Answer these questions from the interview.
1. To which agency was the request sent so the speaker could come to Arnold's house?
2. Whose image was painted inside the Frank Sinatra portrait?
3. What caused the deaths of the speaker's aunt and uncle?
Page text Start Marker
Anyway, six days before it happened at Arnold’s house, they told my that they had sent a request to the Secret Service to allow me to come, and it was approved. That meant so much to me. Not just that I could go to Arnold Schwarzenegger’s house. But actually, the state approved of me. They approved of what I was doing.

Your first major body of work involves portraits of famous people. What do those mean to you?

I really didn’t just want to make dollar bills, even though that’s what I was good at, because that wasn’t creative enough. When I was in prison I read about all the old artists but I also read about other famous people like old presidents, and biographies on people like Marilyn Monroe and Frank Sinatra. I ended up painting a picture of Frank Sinatra, but then inside his portrait was Ben Franklin, painted like the hundred-dollar bill. I liked the illusion aspect. I did a series of paintings like these that were of famous people, like Marilyn Monroe, Prince and Amy Winehouse, because it connects my art to an issue. My aunt and uncle both died from overdoses, from opioid pills. I was really close to my uncle; he was like my brother. That was really tough on me. And so I painted people who were so great and talented but who died because of drugs. This pill epidemic is a big problem.
Page text End Marker
Dataset records Start Marker
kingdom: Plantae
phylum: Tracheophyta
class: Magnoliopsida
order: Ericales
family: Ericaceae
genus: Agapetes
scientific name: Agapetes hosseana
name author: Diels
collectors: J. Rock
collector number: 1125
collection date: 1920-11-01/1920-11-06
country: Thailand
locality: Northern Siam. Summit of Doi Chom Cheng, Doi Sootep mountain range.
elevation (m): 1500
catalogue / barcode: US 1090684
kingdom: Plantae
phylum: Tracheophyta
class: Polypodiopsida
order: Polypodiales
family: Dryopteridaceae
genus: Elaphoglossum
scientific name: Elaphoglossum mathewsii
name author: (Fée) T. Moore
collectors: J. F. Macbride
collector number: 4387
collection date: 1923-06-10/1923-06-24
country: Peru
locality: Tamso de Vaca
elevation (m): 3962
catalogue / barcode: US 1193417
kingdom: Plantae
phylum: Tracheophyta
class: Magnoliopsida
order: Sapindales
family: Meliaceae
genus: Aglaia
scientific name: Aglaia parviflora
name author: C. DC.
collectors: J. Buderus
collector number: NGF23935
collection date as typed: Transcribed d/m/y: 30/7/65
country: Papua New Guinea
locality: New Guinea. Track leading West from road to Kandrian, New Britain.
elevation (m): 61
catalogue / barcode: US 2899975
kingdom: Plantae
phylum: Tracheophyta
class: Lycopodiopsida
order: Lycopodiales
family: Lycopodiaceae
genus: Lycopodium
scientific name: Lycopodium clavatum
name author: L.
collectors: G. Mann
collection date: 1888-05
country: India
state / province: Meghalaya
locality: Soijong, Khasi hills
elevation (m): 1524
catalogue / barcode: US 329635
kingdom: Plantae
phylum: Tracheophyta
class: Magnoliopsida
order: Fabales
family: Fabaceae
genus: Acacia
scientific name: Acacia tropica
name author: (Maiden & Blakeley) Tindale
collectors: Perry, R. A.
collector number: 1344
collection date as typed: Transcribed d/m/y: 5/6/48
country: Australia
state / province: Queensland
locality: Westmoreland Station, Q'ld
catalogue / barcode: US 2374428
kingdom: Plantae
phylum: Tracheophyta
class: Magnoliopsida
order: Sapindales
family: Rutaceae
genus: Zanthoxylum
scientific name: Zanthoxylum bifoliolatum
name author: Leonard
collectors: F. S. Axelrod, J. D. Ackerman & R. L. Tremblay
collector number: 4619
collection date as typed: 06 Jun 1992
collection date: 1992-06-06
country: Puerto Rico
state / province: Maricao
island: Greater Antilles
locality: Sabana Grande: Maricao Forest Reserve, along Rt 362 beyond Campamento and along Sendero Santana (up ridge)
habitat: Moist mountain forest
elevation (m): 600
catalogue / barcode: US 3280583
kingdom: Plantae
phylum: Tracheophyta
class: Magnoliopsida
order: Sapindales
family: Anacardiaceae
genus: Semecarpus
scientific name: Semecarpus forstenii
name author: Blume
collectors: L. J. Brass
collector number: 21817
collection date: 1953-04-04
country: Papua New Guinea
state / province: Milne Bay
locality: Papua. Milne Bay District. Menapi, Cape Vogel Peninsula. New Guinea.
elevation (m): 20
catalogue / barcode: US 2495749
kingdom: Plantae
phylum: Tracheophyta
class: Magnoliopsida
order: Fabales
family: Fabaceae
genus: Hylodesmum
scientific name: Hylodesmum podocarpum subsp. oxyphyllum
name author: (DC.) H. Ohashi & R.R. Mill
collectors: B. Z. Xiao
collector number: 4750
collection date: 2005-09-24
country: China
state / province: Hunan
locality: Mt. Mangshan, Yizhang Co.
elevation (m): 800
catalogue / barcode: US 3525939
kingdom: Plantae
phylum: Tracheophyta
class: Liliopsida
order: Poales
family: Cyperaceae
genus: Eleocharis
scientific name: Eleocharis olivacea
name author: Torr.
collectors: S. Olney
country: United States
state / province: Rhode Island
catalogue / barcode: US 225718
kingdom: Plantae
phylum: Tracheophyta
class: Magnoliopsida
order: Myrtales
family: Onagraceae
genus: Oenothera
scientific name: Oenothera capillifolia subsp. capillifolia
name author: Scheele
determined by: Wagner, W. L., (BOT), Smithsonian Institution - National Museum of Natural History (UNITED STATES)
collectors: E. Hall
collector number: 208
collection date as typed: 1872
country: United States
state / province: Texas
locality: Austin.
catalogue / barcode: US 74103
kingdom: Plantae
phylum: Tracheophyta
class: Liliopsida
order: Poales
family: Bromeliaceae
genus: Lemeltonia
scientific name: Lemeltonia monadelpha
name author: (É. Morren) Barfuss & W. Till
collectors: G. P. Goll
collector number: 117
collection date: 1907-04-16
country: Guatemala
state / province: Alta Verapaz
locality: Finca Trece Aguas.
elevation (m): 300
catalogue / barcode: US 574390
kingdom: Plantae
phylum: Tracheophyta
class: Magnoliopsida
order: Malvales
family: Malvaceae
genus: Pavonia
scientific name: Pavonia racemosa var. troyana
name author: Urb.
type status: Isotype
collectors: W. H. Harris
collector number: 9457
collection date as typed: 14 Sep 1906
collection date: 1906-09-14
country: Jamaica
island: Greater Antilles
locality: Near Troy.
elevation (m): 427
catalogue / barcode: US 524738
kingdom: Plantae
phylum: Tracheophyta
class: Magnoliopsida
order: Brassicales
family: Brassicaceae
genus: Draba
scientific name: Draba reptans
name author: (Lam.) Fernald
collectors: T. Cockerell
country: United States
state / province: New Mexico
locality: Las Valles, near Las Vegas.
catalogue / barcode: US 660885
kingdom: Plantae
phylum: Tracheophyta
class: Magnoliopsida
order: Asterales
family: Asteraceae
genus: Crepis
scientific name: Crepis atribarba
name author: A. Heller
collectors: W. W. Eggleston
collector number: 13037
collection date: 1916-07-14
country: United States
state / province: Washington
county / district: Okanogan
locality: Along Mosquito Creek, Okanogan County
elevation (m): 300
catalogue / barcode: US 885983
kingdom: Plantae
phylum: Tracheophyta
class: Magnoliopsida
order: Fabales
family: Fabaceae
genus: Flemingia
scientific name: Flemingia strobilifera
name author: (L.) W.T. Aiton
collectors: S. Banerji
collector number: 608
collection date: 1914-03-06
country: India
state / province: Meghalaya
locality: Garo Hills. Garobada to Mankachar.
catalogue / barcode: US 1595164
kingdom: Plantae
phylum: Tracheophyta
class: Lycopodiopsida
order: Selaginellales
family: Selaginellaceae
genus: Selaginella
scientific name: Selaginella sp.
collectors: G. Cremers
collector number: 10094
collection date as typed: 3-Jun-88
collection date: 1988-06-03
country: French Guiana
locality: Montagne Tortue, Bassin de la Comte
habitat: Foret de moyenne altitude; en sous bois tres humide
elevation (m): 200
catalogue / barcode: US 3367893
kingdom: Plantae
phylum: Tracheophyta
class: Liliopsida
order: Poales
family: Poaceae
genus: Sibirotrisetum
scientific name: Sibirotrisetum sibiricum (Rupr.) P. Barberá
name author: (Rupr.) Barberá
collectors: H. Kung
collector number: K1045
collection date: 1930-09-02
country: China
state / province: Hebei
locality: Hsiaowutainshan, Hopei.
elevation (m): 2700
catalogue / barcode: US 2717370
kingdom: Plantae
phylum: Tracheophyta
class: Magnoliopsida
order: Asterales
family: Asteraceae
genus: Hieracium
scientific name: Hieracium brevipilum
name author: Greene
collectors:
Dataset records End Marker
■ Response area ■
1. The Secret Service
2. Ben Franklin's, painted like the hundred-dollar bill
3. Overdoses from opioid pills